Speaking during an employee townhall meeting heard by
Reuters, Meta executives also said they were reorganising parts of the company,
combining a voice and video calling unit with other messaging teams and setting
up a new division, Family Foundations, focused on tough engineering problems.
The executives said that the first mass layoff in the social
media company's 18-year history affected staffers at every level and on every
team, including individuals with high performance ratings.
Overall, 54% of those laid off were in business positions
and the rest were in technology roles, Meta human resources chief Lori Goler
said. Meta's recruiting team was cut nearly in half, she said.
The executives said further rounds of job cuts were not
expected. But other expenses would have to be cut, they said, noting reviews
underway about contractors, real estate, computing infrastructure and various
products.
Smart devices cut
Chief technology officer Andrew Bosworth, who runs the
metaverse-oriented Reality Labs division, told staffers Meta would end its work
on Portal smart display devices and on its smartwatches.
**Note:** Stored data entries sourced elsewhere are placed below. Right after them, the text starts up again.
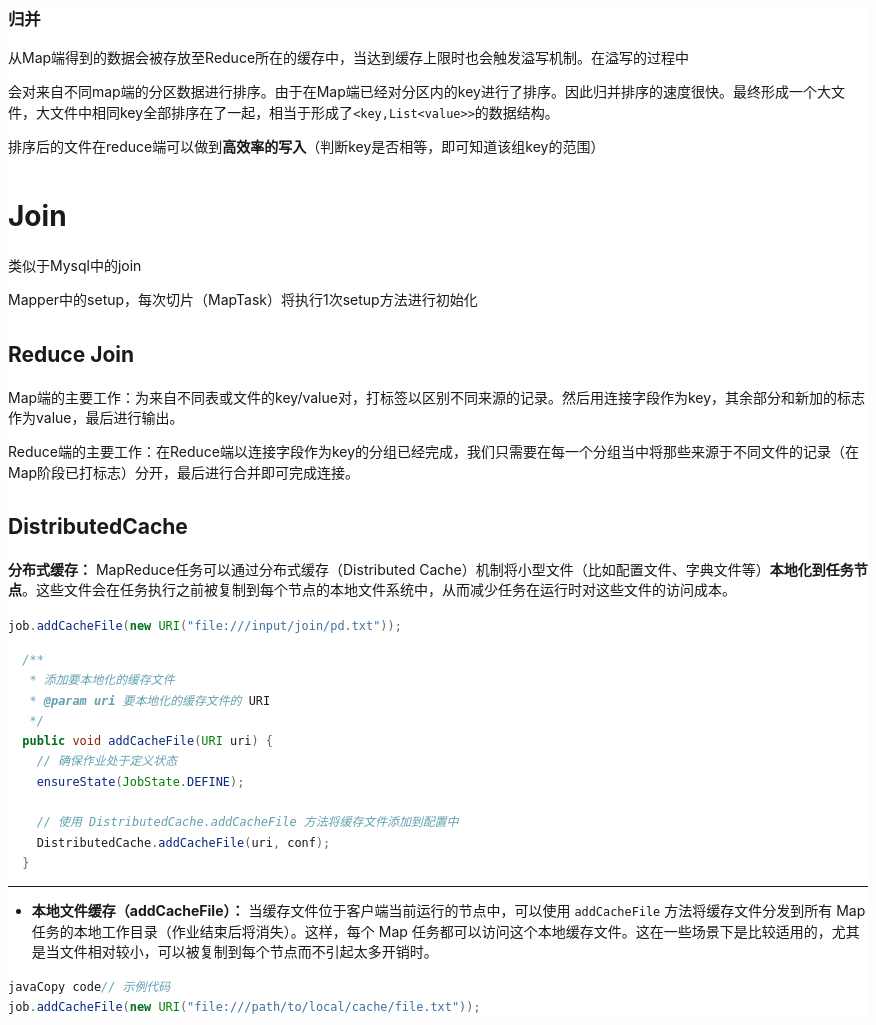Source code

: 
### 归并

从Map端得到的数据会被存放至Reduce所在的缓存中，当达到缓存上限时也会触发溢写机制。在溢写的过程中

会对来自不同map端的分区数据进行排序。由于在Map端已经对分区内的key进行了排序。因此归并排序的速度很快。最终形成一个大文件，大文件中相同key全部排序在了一起，相当于形成了`<key,List<value>>`的数据结构。

排序后的文件在reduce端可以做到**高效率的写入**（判断key是否相等，即可知道该组key的范围）



# Join

类似于Mysql中的join

Mapper中的setup，每次切片（MapTask）将执行1次setup方法进行初始化

## Reduce Join

Map端的主要工作：为来自不同表或文件的key/value对，打标签以区别不同来源的记录。然后用连接字段作为key，其余部分和新加的标志作为value，最后进行输出。

Reduce端的主要工作：在Reduce端以连接字段作为key的分组已经完成，我们只需要在每一个分组当中将那些来源于不同文件的记录（在Map阶段已打标志）分开，最后进行合并即可完成连接。

## DistributedCache

**分布式缓存：** MapReduce任务可以通过分布式缓存（Distributed Cache）机制将小型文件（比如配置文件、字典文件等）**本地化到任务节点**。这些文件会在任务执行之前被复制到每个节点的本地文件系统中，从而减少任务在运行时对这些文件的访问成本。

```java
job.addCacheFile(new URI("file:///input/join/pd.txt"));
```

```java
  /**
   * 添加要本地化的缓存文件
   * @param uri 要本地化的缓存文件的 URI
   */
  public void addCacheFile(URI uri) {
    // 确保作业处于定义状态
    ensureState(JobState.DEFINE);
    
    // 使用 DistributedCache.addCacheFile 方法将缓存文件添加到配置中
    DistributedCache.addCacheFile(uri, conf);
  }
```

---

- **本地文件缓存（addCacheFile）：** 当缓存文件位于客户端当前运行的节点中，可以使用 `addCacheFile` 方法将缓存文件分发到所有 Map 任务的本地工作目录（作业结束后将消失）。这样，每个 Map 任务都可以访问这个本地缓存文件。这在一些场景下是比较适用的，尤其是当文件相对较小，可以被复制到每个节点而不引起太多开销时。

```java
javaCopy code// 示例代码
job.addCacheFile(new URI("file:///path/to/local/cache/file.txt"));
```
Meta had decided earlier this year to stop marketing Portal
devices, known for their video calling capabilities, to consumers and focus
instead on business sales, Bosworth said.
As the economy declined, executives decided more recently to
make "bigger changes," he said.
"It was just going to take so long, and take so much
investment to get into the enterprise segment, it felt like the wrong way to
invest your time and money," said Bosworth.
Portal had not been a major revenue generator and drew
privacy concerns from potential users. Meta had yet to unveil any smartwatches.
Bosworth said the smartwatch unit would focus instead on
augmented reality glasses. More than half of the total investment in Reality
Labs was going to augmented reality, he added.
Chief Executive Officer Mark Zuckerberg on Friday reiterated
his apology from Wednesday about having to cut 13% of the workforce, telling
employees he had failed to forecast Meta's first dropoff in revenue.
Meta aggressively hired during the pandemic amid a surge in
social media usage by stuck-at-home consumers. But business suffered this year
as advertisers and consumers pulled the plug on spending in the face of soaring
costs and rapidly rising interest rates.
The company also faced increased competition from TikTok and
lost access to valuable user data that powered its ad targeting systems after
Apple made privacy-oriented changes to its operating system.
"Revenue trends are just a lot lower than what I
predicted. Again, I got this wrong. It was a big mistake in planning for the
company. I take responsibility for it," Zuckerberg said.
Going forward, he added, he was not planning to
"massively" grow headcount of the Reality Labs unit.